The last presidential election could create a playbook for 21st-century conflict in politics and in boardrooms, says Sen. Mark Warner.
As investigators paint a clearer picture of Russia’s role in the 2016 presidential election, one lawmaker worries the strategies used to spread misinformation online will only become more prevalent in the years ahead.
“Conflict in the 21st century will be less about tanks, guns and rockets and much more about cyberattacks, misinformation and disinformation,” said Sen. Mark Warner, D-Va., at an Axios News Shapers event on Thursday.
As vice chairman of the Senate committee leading the Russia investigation, Warner has pressed social media platforms become more transparent about who is generating content on their sites.
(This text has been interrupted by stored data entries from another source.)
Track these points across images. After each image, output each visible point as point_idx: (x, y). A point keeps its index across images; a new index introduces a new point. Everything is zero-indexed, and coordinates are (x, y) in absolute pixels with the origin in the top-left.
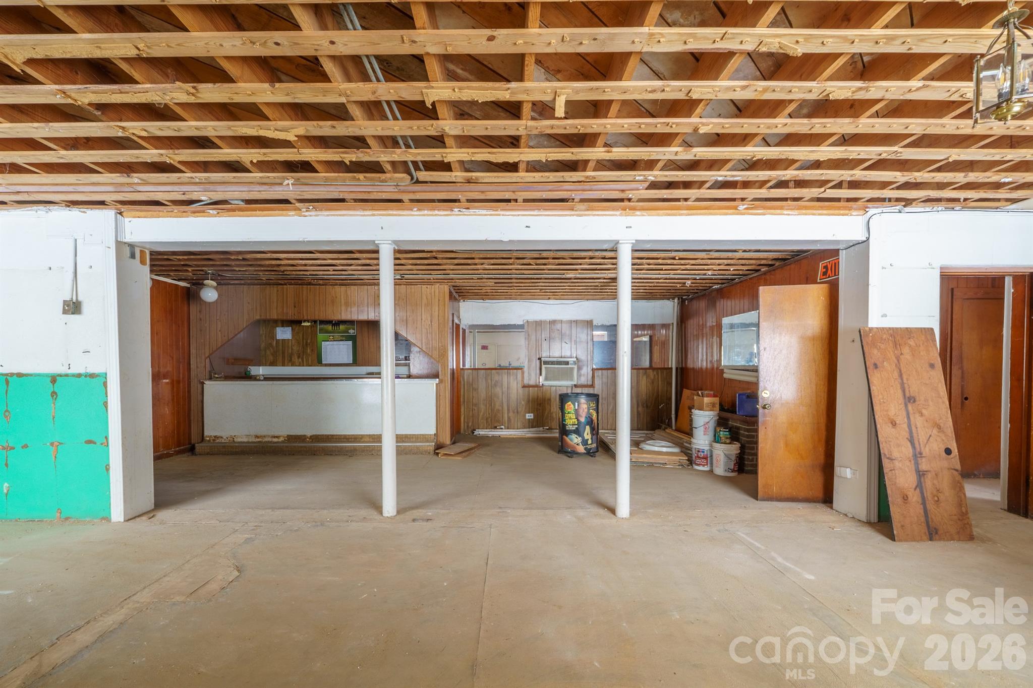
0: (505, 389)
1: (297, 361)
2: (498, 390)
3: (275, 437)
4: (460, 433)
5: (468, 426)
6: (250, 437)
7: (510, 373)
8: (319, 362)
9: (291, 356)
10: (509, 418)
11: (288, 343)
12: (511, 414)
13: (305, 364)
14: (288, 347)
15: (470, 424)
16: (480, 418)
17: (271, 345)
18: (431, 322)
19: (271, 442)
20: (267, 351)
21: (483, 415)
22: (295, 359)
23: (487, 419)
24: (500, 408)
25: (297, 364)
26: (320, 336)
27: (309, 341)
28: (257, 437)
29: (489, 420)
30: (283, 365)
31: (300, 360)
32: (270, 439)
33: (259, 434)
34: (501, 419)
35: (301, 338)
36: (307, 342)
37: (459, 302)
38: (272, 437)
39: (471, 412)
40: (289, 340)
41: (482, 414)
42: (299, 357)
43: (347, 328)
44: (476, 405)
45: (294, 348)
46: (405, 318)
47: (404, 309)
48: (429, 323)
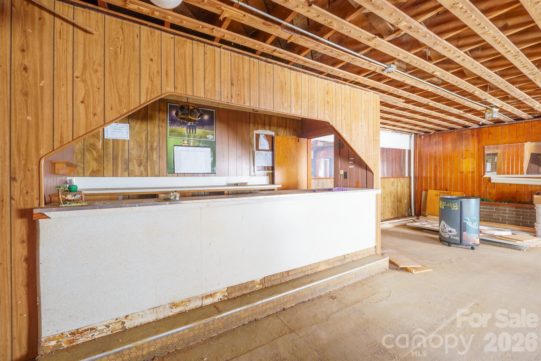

Tech companies have been more forthcoming with lawmakers in recent months, he said, but Facebook or Twitter have yet to expose the full extent of Russia’s activity.
“I don’t believe they put appropriate assets behind investigating,” he said. “I would like to have a higher confidence that they are cooperating.”
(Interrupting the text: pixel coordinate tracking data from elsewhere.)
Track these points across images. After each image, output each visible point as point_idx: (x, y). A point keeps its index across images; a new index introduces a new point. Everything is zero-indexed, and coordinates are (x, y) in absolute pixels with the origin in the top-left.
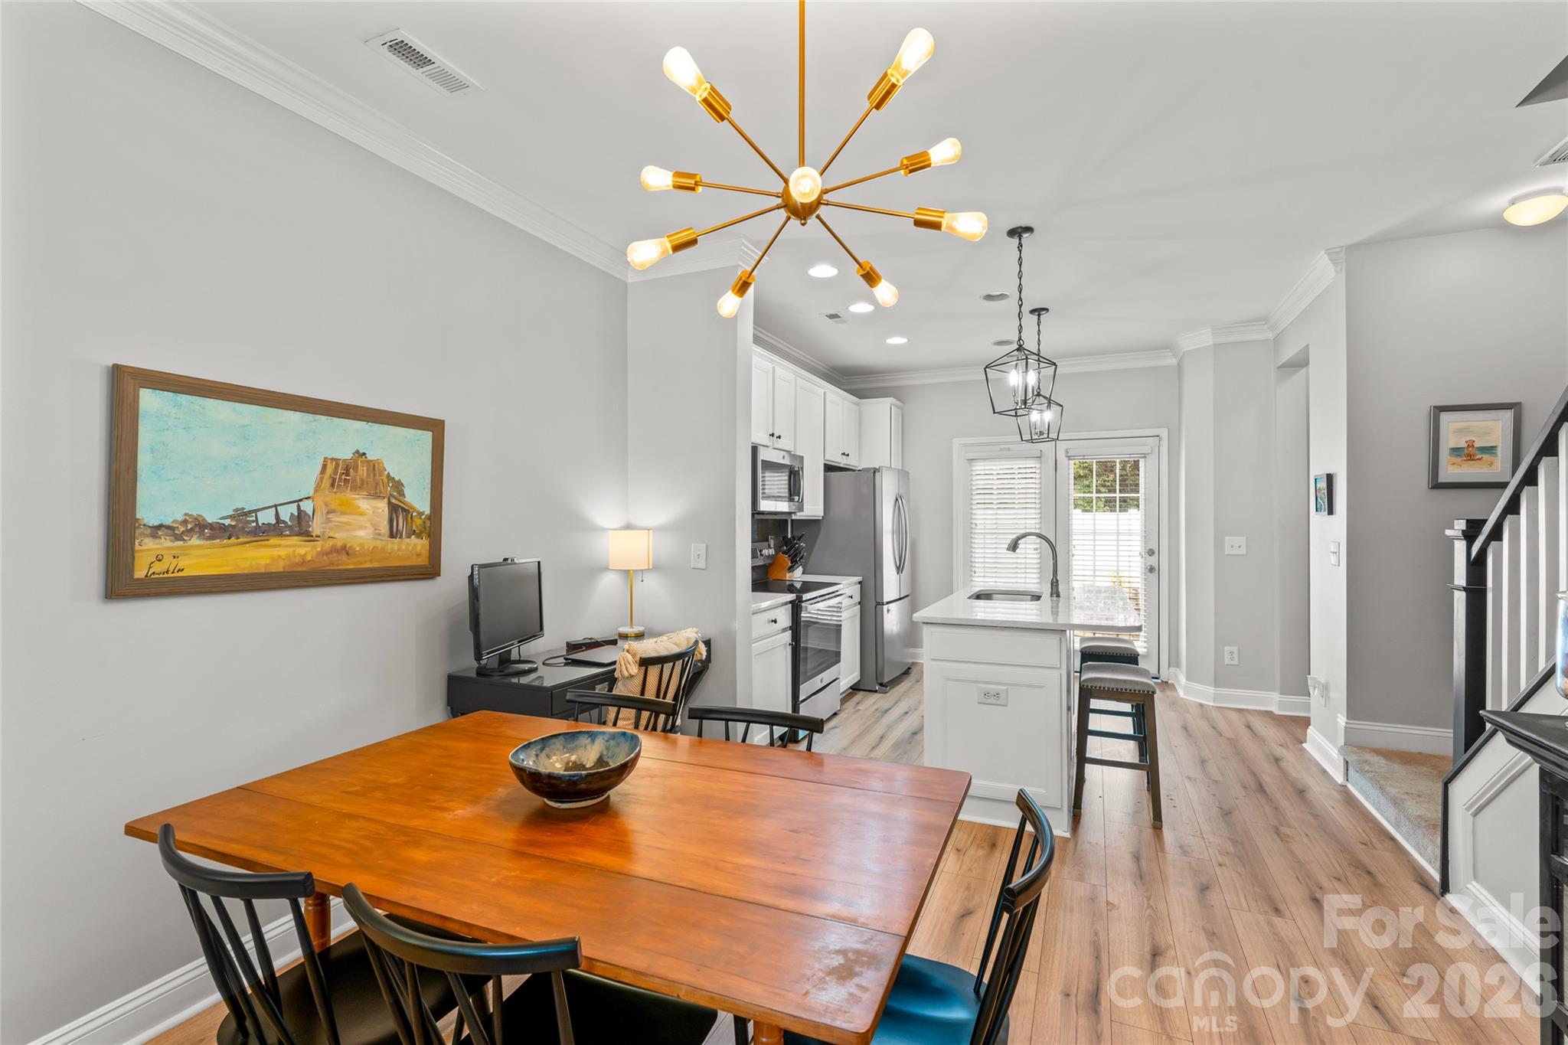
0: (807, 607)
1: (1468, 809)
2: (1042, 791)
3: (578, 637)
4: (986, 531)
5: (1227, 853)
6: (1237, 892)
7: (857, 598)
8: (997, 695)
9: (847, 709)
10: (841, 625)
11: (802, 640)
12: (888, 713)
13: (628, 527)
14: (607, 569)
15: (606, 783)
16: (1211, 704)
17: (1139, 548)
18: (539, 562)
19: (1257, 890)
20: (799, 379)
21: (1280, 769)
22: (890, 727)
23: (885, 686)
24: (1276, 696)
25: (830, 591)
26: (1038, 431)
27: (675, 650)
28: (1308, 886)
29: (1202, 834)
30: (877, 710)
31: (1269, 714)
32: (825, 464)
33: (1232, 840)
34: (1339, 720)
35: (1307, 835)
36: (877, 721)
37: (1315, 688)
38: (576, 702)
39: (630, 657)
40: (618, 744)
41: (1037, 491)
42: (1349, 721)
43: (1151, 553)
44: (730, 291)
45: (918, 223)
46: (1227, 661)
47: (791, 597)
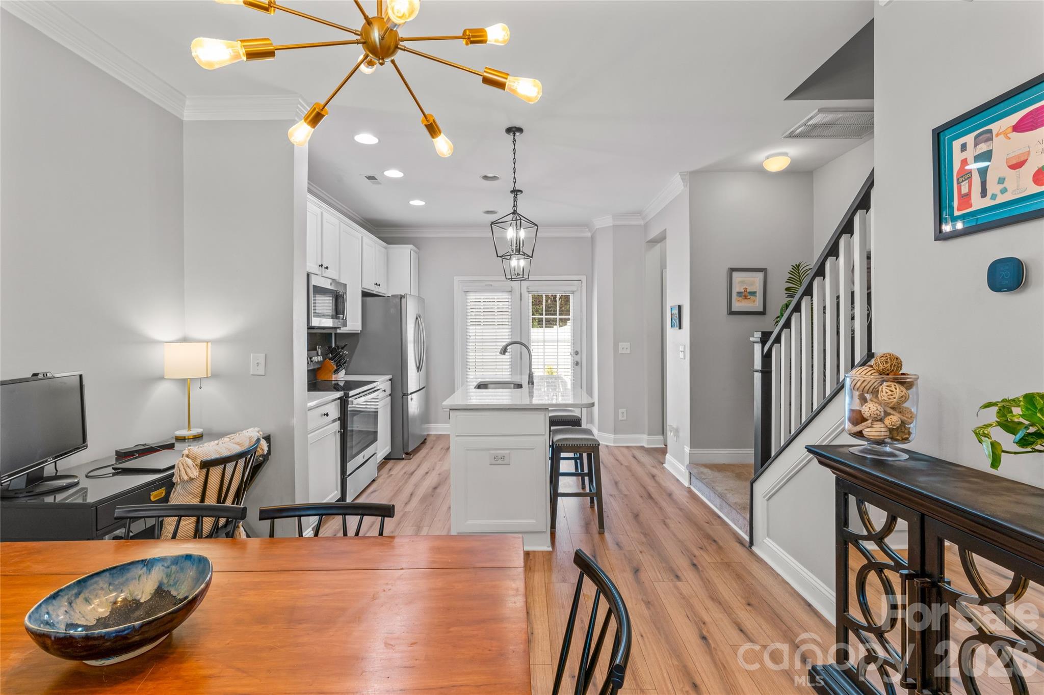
0: (352, 401)
1: (764, 497)
2: (533, 521)
3: (128, 444)
4: (477, 341)
5: (643, 543)
6: (655, 570)
7: (388, 392)
8: (503, 458)
9: (381, 475)
10: (377, 412)
11: (348, 425)
12: (414, 474)
13: (185, 340)
14: (162, 378)
15: (169, 626)
16: (612, 445)
17: (570, 350)
18: (81, 376)
19: (664, 565)
20: (342, 224)
21: (656, 482)
22: (416, 486)
23: (409, 455)
24: (645, 437)
25: (370, 388)
26: (516, 272)
27: (237, 449)
28: (688, 556)
29: (627, 533)
30: (405, 473)
31: (642, 447)
32: (362, 291)
33: (642, 533)
34: (685, 449)
35: (679, 522)
36: (406, 482)
37: (671, 432)
38: (127, 518)
39: (189, 462)
40: (182, 569)
41: (510, 314)
42: (691, 450)
43: (577, 353)
44: (303, 120)
45: (486, 81)
46: (621, 418)
47: (339, 394)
In its investigation, the Senate Intelligence Committee revealed that Russian trolls used bots and fake accounts to spread misinformation and expose potentially millions of users to propaganda. Lawmakers also traced more than 3,000 paid political ads on Facebook, Twitter and Google to Russian groups.
If the situation goes unchecked, Warner worries the strategies used during the presidential race could proliferate beyond political campaigns and into the corporate world.
“You’ve got a model where you can take any story, no matter how out there, and get it onto virtually all of your newsfeeds,” he said. “I’ve been told about companies and individuals in [Silicon Valley] that are basically going to copy the Russian playbook and are going to start creating American-based firms for corporate warfare using these exact tools.”
In October, Warner and Sen. Amy Klobuchar, D-Minn., introduced the Honest Ads Act, which would force social media and other web platforms to disclose who paid for political ads posted on their sites. Similar requirements already apply to broadcast, radio and print outlets, and would ensure Americans know who and where their online is coming from, he said.
While Warner said he expected the Intelligence Committee’s Nov. 1 hearing with social media companies to drum up bipartisan enthusiasm for the bill, the support has been slow to come. Eight Democrats have since signed onto the bill, but Sen. John McCain, R-Ariz., remains the only Republican cosponsor.
Creating a framework to protect Americans from online threats and invasions of privacy is becoming increasingly important as firms from more technologically repressive countries like China begin entering the U.S. marketplace, Warner said. The government’s ban on Kaspersky software has already underscored the reality of this threat, he said.
“I think we have to be concerned whether the rules that these firms operate under in China—where the government has a lot more access to the data and information—can end up infiltrating our American system,” he said.